Problem details:
When you reach the records, transcribe each one exactly.

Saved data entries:

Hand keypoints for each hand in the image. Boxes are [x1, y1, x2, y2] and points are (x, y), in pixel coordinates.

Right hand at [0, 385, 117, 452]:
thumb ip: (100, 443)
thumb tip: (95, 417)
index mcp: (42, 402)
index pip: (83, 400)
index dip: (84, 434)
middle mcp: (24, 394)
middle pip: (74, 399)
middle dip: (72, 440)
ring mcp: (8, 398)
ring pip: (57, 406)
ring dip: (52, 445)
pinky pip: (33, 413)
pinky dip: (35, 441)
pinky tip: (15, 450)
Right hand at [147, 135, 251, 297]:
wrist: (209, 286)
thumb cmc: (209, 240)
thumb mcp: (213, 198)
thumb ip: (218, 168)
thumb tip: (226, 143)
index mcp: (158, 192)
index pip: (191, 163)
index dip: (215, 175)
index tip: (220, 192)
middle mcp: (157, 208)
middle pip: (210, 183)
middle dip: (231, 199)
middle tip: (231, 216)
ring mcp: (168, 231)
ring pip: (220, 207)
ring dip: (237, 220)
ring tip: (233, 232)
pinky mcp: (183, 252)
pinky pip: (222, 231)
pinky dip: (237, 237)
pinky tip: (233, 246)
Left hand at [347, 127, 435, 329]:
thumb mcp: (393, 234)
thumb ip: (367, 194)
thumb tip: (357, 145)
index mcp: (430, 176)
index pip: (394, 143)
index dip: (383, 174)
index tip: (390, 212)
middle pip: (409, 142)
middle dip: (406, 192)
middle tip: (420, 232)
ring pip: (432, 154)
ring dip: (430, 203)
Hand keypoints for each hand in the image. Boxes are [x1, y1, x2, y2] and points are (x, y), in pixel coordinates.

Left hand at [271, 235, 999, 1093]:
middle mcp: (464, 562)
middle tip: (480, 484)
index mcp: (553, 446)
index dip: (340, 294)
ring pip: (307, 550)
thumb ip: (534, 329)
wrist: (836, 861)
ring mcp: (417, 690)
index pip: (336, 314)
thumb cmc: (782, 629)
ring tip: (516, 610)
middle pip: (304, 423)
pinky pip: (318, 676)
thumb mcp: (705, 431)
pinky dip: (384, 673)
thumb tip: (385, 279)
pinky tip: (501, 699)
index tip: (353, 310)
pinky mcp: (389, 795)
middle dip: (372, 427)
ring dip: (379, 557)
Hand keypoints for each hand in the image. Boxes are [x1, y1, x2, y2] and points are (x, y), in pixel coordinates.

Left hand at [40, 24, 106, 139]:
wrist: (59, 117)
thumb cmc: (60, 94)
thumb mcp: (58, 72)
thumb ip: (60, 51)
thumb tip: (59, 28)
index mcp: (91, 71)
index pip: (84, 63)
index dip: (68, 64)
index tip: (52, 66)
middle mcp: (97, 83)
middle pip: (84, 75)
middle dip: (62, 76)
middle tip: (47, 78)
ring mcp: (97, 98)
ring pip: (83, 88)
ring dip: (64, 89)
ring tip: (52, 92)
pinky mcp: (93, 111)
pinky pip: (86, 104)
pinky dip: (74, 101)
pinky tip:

Solution to this task:
Hand keypoints for each hand in the image. Boxes are [x1, y1, x2, y2] and points are (x, y), in pixel coordinates.

Right hand at [0, 385, 117, 452]:
thumb ip: (100, 443)
thumb tip: (95, 417)
index mcp: (42, 402)
index pip: (83, 400)
index dip: (84, 434)
middle mcp: (24, 394)
middle pip: (74, 399)
middle dip: (72, 440)
ring mcp: (8, 398)
ring pip: (57, 406)
ring dip: (52, 445)
pinky pip: (33, 413)
pinky dip: (35, 441)
pinky tip: (15, 450)
Right hand at [147, 135, 251, 297]:
wrist: (209, 286)
thumb cmc: (209, 240)
thumb mcp: (213, 198)
thumb ip: (218, 168)
thumb tip: (226, 143)
index mcp: (158, 192)
index pip: (191, 163)
index dip: (215, 175)
index tip: (220, 192)
middle mcp: (157, 208)
middle pip: (210, 183)
middle dip: (231, 199)
middle tip: (231, 216)
ring mcp: (168, 231)
ring pip: (220, 207)
ring dip: (237, 220)
ring tip: (233, 232)
pinky mcp: (183, 252)
pinky pip: (222, 231)
pinky dip: (237, 237)
pinky tip: (233, 246)
Left hand at [347, 127, 435, 329]:
thumb mcp: (393, 234)
thumb ip: (367, 194)
thumb tip: (357, 145)
index mcp: (430, 176)
index pip: (394, 143)
index dip: (383, 174)
index tip: (390, 212)
middle pip: (409, 142)
middle dip: (406, 192)
middle tip: (420, 232)
ring pip: (432, 154)
ring dip: (430, 203)
Hand keypoints for each hand in the image. Boxes are [x1, y1, x2, y2] and points are (x, y), in pixel coordinates.

Left hand at [271, 235, 999, 1093]:
middle mcp: (464, 562)
middle tip: (480, 484)
index mcp: (553, 446)
index dip: (340, 294)
ring pip: (307, 550)
thumb ip: (534, 329)
wrist: (836, 861)
ring mcp: (417, 690)
index pip: (336, 314)
thumb cmc: (782, 629)
ring tip: (516, 610)
middle pip: (304, 423)
pinky pip: (318, 676)
thumb mcp: (705, 431)
pinky dip: (384, 673)
thumb tip: (385, 279)
pinky tip: (501, 699)
index tip: (353, 310)
pinky mcp: (389, 795)
middle dip: (372, 427)
ring dip: (379, 557)
Hand keypoints for each hand in the image. Boxes are [x1, y1, x2, y2] and points are (x, y), in pixel coordinates.

Left hand at [40, 24, 106, 139]:
wrist: (59, 117)
thumb cmc: (60, 94)
thumb mcp: (58, 72)
thumb ip: (60, 51)
thumb tip: (59, 28)
index mcp: (91, 71)
index pip: (84, 63)
index dip: (68, 64)
index tip: (52, 66)
middle mcp: (97, 83)
middle pip: (84, 75)
middle dip: (62, 76)
middle tip: (47, 78)
ring mcp: (97, 98)
ring pip: (83, 88)
ring dip: (64, 89)
ring tip: (52, 92)
pinky mcp: (93, 111)
pinky pip: (86, 104)
pinky dip: (74, 101)
pinky tip:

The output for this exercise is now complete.